*** Opening of Exercise material ***

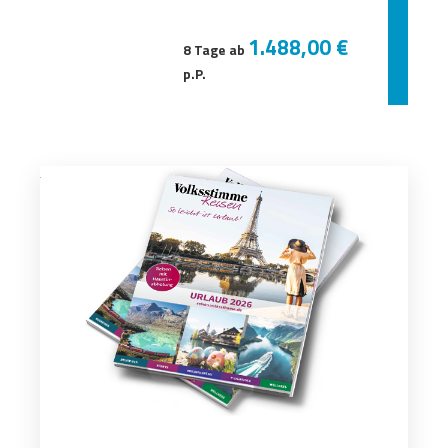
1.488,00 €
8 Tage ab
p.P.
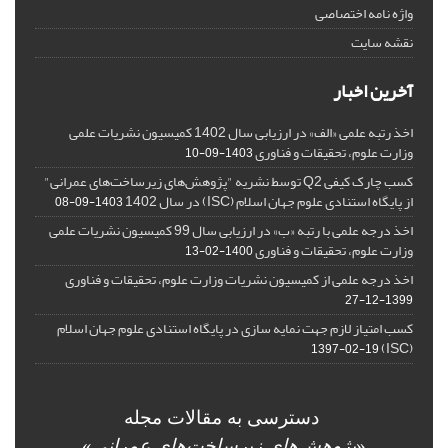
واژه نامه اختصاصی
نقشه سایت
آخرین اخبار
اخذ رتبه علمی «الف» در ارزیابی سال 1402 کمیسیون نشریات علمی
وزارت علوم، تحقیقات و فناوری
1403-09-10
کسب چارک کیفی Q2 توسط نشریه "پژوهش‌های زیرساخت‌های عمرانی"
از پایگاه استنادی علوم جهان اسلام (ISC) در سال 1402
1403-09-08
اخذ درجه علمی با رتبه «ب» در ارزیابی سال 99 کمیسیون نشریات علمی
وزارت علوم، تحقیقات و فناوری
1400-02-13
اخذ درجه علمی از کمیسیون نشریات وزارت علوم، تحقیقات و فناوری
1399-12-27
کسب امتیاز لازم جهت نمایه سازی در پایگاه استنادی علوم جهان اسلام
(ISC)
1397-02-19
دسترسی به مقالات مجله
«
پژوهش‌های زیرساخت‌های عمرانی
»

*** Close of Exercise material ***
*** Opening of Exercise material ***

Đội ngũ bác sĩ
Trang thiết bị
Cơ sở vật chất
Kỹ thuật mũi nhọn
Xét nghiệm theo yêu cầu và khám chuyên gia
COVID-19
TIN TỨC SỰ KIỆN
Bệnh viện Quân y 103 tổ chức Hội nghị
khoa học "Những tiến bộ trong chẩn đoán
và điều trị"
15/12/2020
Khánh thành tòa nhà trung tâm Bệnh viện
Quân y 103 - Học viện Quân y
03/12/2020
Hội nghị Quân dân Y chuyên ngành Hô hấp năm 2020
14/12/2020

*** Close of Exercise material ***
*** Opening of Exercise material ***

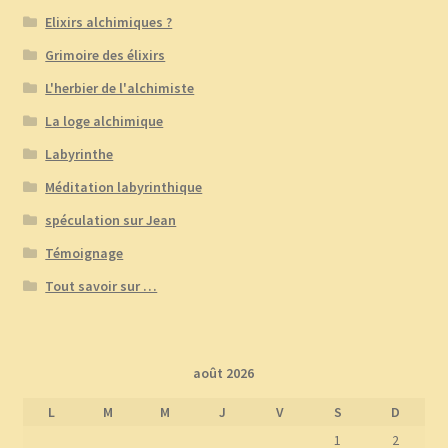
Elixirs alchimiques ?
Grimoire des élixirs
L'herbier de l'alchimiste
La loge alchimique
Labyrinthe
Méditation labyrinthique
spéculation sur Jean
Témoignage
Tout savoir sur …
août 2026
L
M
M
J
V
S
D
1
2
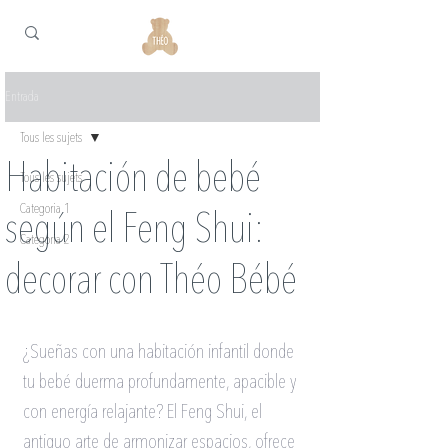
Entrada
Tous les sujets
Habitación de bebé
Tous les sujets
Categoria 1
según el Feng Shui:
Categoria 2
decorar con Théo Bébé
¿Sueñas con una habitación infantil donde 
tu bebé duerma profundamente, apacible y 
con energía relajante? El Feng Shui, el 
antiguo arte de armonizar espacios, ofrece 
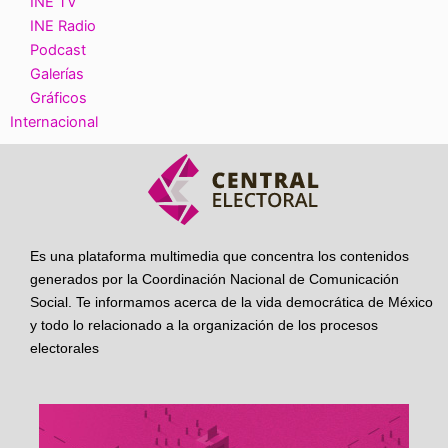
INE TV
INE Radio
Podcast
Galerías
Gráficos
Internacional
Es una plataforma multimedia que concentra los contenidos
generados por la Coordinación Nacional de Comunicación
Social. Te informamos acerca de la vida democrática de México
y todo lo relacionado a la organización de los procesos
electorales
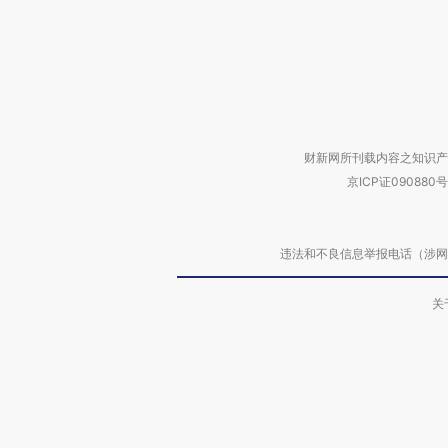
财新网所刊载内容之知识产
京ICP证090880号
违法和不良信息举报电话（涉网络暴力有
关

*** Close of Exercise material ***

Lines that hold "bebé" are the ones to copy, so pick each out from the data.

**Result below:**
Habitación de bebé
tu bebé duerma profundamente, apacible y 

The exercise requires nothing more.